Just to get this out of the way, I really hate being deceptive. It's a pain, it's work, and it's a hassle. But, I sort of had to do it recently. I was on the hook to fly out to San Francisco for the Oracle Open World convention. While I was out on the coast, I managed to make arrangements with Kai Eckhardt to study with him for a bit. And all I needed to do to make everything happen was to manage to get a bass out to SF with me. And therein lies the deception part.
A bass gig bag is a big ol' thing. You hardly can miss one of them. Particularly a double gig bag. And, in any case, any size gig bag is too big to qualify as a carry on: about twice as tall as those little metal frames you're supposed to put your suitcase into when you check to see if it's okay. I had read up on a few things about flying with a bass, and I figured I was ready for excursion.

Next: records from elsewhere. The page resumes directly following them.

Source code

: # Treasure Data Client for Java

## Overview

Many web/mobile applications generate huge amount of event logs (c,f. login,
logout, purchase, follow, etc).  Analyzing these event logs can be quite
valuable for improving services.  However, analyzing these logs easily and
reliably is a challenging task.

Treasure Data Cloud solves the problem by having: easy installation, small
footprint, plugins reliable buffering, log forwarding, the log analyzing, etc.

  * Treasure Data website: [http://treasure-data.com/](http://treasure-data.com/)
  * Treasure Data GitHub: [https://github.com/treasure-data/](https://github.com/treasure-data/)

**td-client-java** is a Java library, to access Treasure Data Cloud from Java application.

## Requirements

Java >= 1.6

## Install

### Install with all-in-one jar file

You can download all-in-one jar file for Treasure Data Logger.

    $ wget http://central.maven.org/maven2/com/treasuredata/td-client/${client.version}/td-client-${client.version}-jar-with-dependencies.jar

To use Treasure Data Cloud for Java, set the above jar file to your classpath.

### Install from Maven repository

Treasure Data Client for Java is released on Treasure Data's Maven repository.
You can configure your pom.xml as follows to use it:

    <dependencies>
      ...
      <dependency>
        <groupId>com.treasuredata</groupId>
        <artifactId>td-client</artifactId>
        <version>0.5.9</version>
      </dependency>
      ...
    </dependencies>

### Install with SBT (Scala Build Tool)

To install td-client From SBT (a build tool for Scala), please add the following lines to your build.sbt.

I got Rich to give me a ride to the airport, on the grounds that if security at DCA wouldn't let me through with my basses (I decided to take the Fodera and the Ibanez), I'd like to have a musician take it home for the week (since he would be more likely to give it the care and feeding it would need). Of course, they gave me the long, hard look-over -- an odd shaped bag is one of those things that they apparently look for. But, I made it through, and then waited around for my opportunity to board the flight.
The gig bag was my only carry-on luggage, I asked for a seat at the back of the plane (that way all the overhead compartments would be unobstructed), I slung the bag low over my shoulder so that my body was in between the gate person and my bass -- and it worked. I got it on board without any problems. Ah, but if only that had set the stage for the rest of the trip.

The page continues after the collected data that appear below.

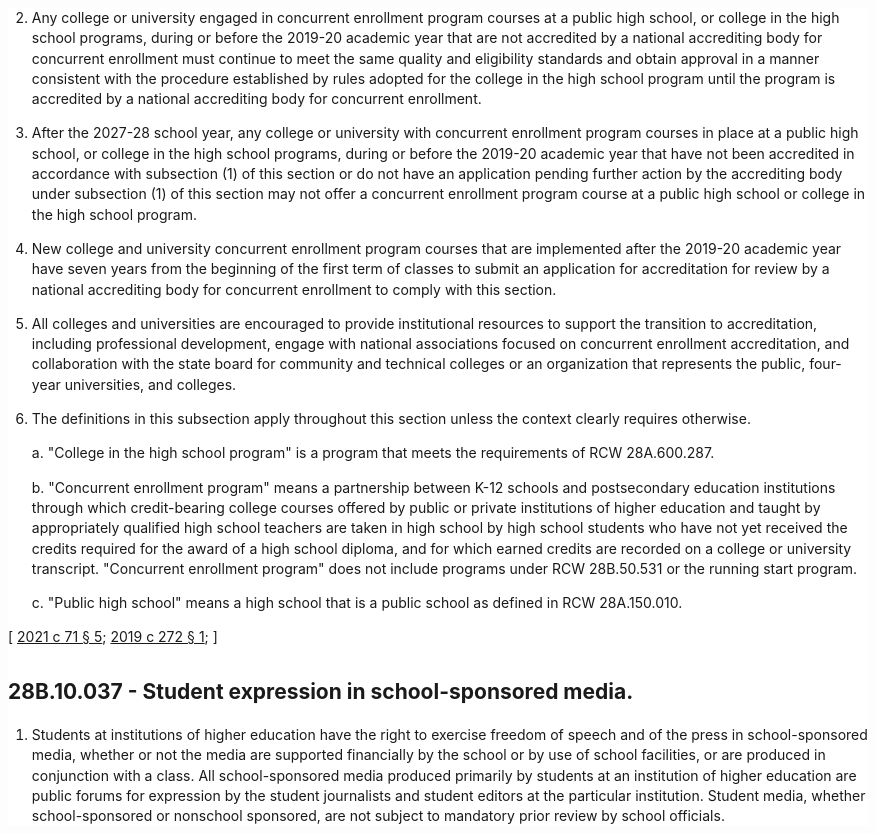 2. Any college or university engaged in concurrent enrollment program courses at a public high school, or college in the high school programs, during or before the 2019-20 academic year that are not accredited by a national accrediting body for concurrent enrollment must continue to meet the same quality and eligibility standards and obtain approval in a manner consistent with the procedure established by rules adopted for the college in the high school program until the program is accredited by a national accrediting body for concurrent enrollment.

3. After the 2027-28 school year, any college or university with concurrent enrollment program courses in place at a public high school, or college in the high school programs, during or before the 2019-20 academic year that have not been accredited in accordance with subsection (1) of this section or do not have an application pending further action by the accrediting body under subsection (1) of this section may not offer a concurrent enrollment program course at a public high school or college in the high school program.

4. New college and university concurrent enrollment program courses that are implemented after the 2019-20 academic year have seven years from the beginning of the first term of classes to submit an application for accreditation for review by a national accrediting body for concurrent enrollment to comply with this section.

5. All colleges and universities are encouraged to provide institutional resources to support the transition to accreditation, including professional development, engage with national associations focused on concurrent enrollment accreditation, and collaboration with the state board for community and technical colleges or an organization that represents the public, four-year universities, and colleges.

6. The definitions in this subsection apply throughout this section unless the context clearly requires otherwise.

    a.  "College in the high school program" is a program that meets the requirements of RCW 28A.600.287.

    b.  "Concurrent enrollment program" means a partnership between K-12 schools and postsecondary education institutions through which credit-bearing college courses offered by public or private institutions of higher education and taught by appropriately qualified high school teachers are taken in high school by high school students who have not yet received the credits required for the award of a high school diploma, and for which earned credits are recorded on a college or university transcript. "Concurrent enrollment program" does not include programs under RCW 28B.50.531 or the running start program.

    c.  "Public high school" means a high school that is a public school as defined in RCW 28A.150.010.

\[ [2021 c 71 § 5](http://lawfilesext.leg.wa.gov/biennium/2021-22/Pdf/Bills/Session%20Laws/House/1302-S.SL.pdf?cite=2021%20c%2071%20§%205); [2019 c 272 § 1](http://lawfilesext.leg.wa.gov/biennium/2019-20/Pdf/Bills/Session%20Laws/House/1734-S.SL.pdf?cite=2019%20c%20272%20§%201); \]

## 28B.10.037 - Student expression in school-sponsored media.
1. Students at institutions of higher education have the right to exercise freedom of speech and of the press in school-sponsored media, whether or not the media are supported financially by the school or by use of school facilities, or are produced in conjunction with a class. All school-sponsored media produced primarily by students at an institution of higher education are public forums for expression by the student journalists and student editors at the particular institution. Student media, whether school-sponsored or nonschool sponsored, are not subject to mandatory prior review by school officials.
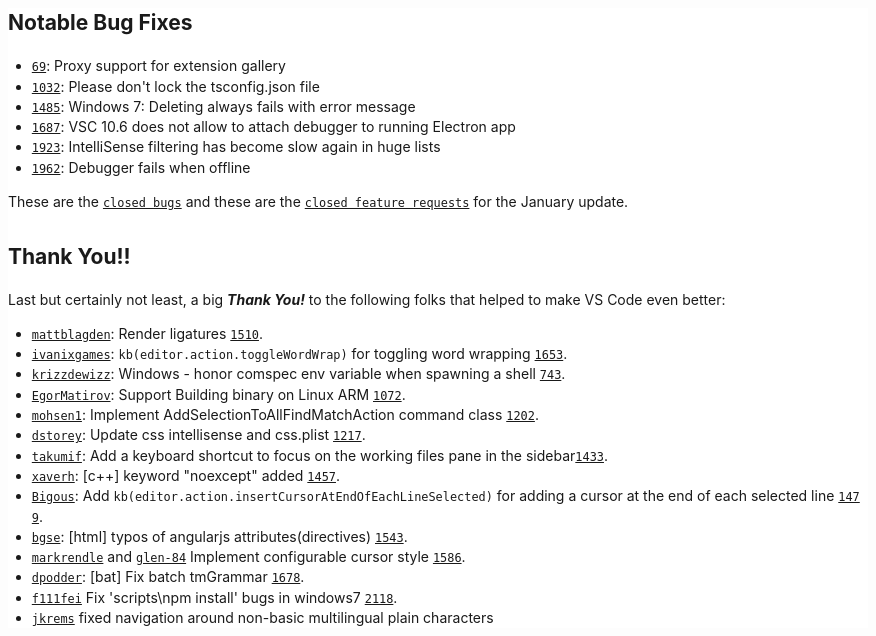 ## Notable Bug Fixes

-   [`69`](HTTPS://github.com/Microsoft/vscode/issues/69): Proxy support for
    extension gallery
-   [`1032`](HTTPS://github.com/Microsoft/vscode/issues/1032): Please don't lock
    the tsconfig.json file
-   [`1485`](HTTPS://github.com/Microsoft/vscode/issues/1485): Windows 7: Deleting
    always fails with error message
-   [`1687`](HTTPS://github.com/Microsoft/vscode/issues/1687): VSC 10.6 does not
    allow to attach debugger to running Electron app
-   [`1923`](HTTPS://github.com/Microsoft/vscode/issues/1923): IntelliSense
    filtering has become slow again in huge lists
-   [`1962`](HTTPS://github.com/Microsoft/vscode/issues/1962): Debugger fails when
    offline

These are the
[`closed bugs`](HTTPS://github.com/Microsoft/vscode/issues?q=is%3Aissue+label%3Abug+milestone%3A%22Jan+2016%22+is%3Aclosed)
and these are the
[`closed feature requests`](HTTPS://github.com/Microsoft/vscode/issues?q=is%3Aissue+milestone%3A%22Jan+2016%22+is%3Aclosed+label%3Afeature-request)
for the January update.

## Thank You!!

Last but certainly not least, a big _**Thank You!**_ to the following folks that
helped to make VS Code even better:

-   [`mattblagden`](HTTPS://github.com/mattblagden): Render ligatures
    [`1510`](HTTPS://github.com/Microsoft/vscode/pull/1510).
-   [`ivanixgames`](HTTPS://github.com/ivanixgames):
    `kb(editor.action.toggleWordWrap)` for toggling word wrapping
    [`1653`](HTTPS://github.com/Microsoft/vscode/pull/1653).
-   [`krizzdewizz`](HTTPS://github.com/krizzdewizz): Windows - honor comspec env
    variable when spawning a shell
    [`743`](HTTPS://github.com/Microsoft/vscode/pull/743).
-   [`EgorMatirov`](HTTPS://github.com/EgorMatirov): Support Building binary on
    Linux ARM [`1072`](HTTPS://github.com/Microsoft/vscode/pull/1072).
-   [`mohsen1`](HTTPS://github.com/mohsen1): Implement
    AddSelectionToAllFindMatchAction command class
    [`1202`](HTTPS://github.com/Microsoft/vscode/pull/1202).
-   [`dstorey`](HTTPS://github.com/dstorey): Update css intellisense and css.plist
    [`1217`](HTTPS://github.com/Microsoft/vscode/pull/1217).
-   [`takumif`](HTTPS://github.com/takumif): Add a keyboard shortcut to focus on
    the working files pane in the
    sidebar[`1433`](HTTPS://github.com/Microsoft/vscode/pull/1433).
-   [`xaverh`](HTTPS://github.com/xaverh): [c++] keyword "noexcept" added
    [`1457`](HTTPS://github.com/Microsoft/vscode/pull/1457).
-   [`Bigous`](HTTPS://github.com/Bigous): Add
    `kb(editor.action.insertCursorAtEndOfEachLineSelected)` for adding a cursor
    at the end of each selected line
    [`1479`](HTTPS://github.com/Microsoft/vscode/pull/1479).
-   [`bgse`](HTTPS://github.com/bgse): [html] typos of angularjs
    attributes(directives)
    [`1543`](HTTPS://github.com/Microsoft/vscode/pull/1543).
-   [`markrendle`](HTTPS://github.com/markrendle) and
    [`glen-84`](HTTPS://github.com/glen-84) Implement configurable cursor style
    [`1586`](HTTPS://github.com/Microsoft/vscode/pull/1586).
-   [`dpodder`](HTTPS://github.com/dpodder): [bat] Fix batch tmGrammar
    [`1678`](HTTPS://github.com/Microsoft/vscode/pull/1678).
-   [`f111fei`](HTTPS://github.com/f111fei) Fix 'scripts\npm install' bugs in
    windows7 [`2118`](HTTPS://github.com/Microsoft/vscode/pull/2118).
-   [`jkrems`](HTTPS://github.com/jkrems) fixed navigation around non-basic
    multilingual plain characters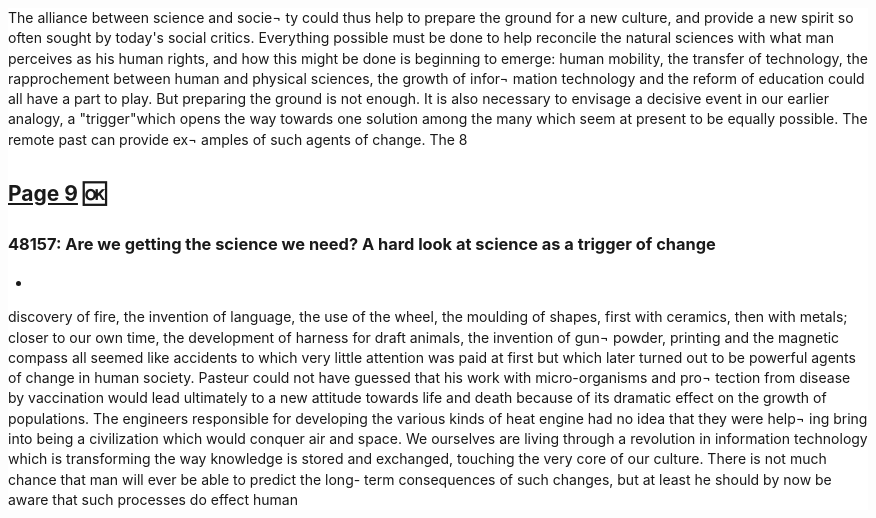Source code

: The alliance between science and socie¬
ty could thus help to prepare the
ground for a new culture, and provide a
new spirit so often sought by today's
social critics. Everything possible must
be done to help reconcile the natural
sciences with what man perceives as
his human rights, and how this might
be done is beginning to emerge: human
mobility, the transfer of technology, the
rapprochement between human and
physical sciences, the growth of infor¬
mation technology and the reform of
education could all have a part to play.
But preparing the ground is not
enough. It is also necessary to envisage
a decisive event in our earlier analogy,
a "trigger"which opens the way
towards one solution among the many
which seem at present to be equally
possible.
The remote past can provide ex¬
amples of such agents of change. The
8
## [Page 9](https://demo.humlab.umu.se/courier/074798engo.pdf#page=9) 🆗
### 48157: Are we getting the science we need? A hard look at science as a trigger of change
*
discovery of fire, the invention of
language, the use of the wheel, the
moulding of shapes, first with ceramics,
then with metals; closer to our own
time, the development of harness for
draft animals, the invention of gun¬
powder, printing and the magnetic
compass all seemed like accidents to
which very little attention was paid at
first but which later turned out to be
powerful agents of change in human
society.
Pasteur could not have guessed that
his work with micro-organisms and pro¬
tection from disease by vaccination
would lead ultimately to a new attitude
towards life and death because of its
dramatic effect on the growth of
populations. The engineers responsible
for developing the various kinds of heat
engine had no idea that they were help¬
ing bring into being a civilization which
would conquer air and space. We
ourselves are living through a revolution
in information technology which is
transforming the way knowledge is
stored and exchanged, touching the
very core of our culture.
There is not much chance that man
will ever be able to predict the long-
term consequences of such changes,
but at least he should by now be aware
that such processes do effect human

My way out to SF was through Phoenix. I had to do the same routine, getting onto the plane again, but this time, it didn't go so smoothly. I got everything onto the plane, but the attendents started to give me a hard time about the size of the bag. Apparently, "...the FAA passed a new regulation on September the first declaring that any musical instrument of 29 inches in length cannot be considered as carry-on baggage." This was news to me (which is ironic, considering that I do some contracting for the FAA) and I told him as much. He still gave me some grief but was kind enough to let it slide "...this time."
So now I'm out in SF with two basses and I know that it's apparently against the rules for me to fly back without checking my basses as luggage of some sort. And, having watched the exquisite care the luggage crew treated the bags (normal checked, gate checked, please-don't-break-this-it's-4-million-years-old checked, didn't seem to matter -- maybe it's time to Anvil up), there was no way in hell I was going to let that happen.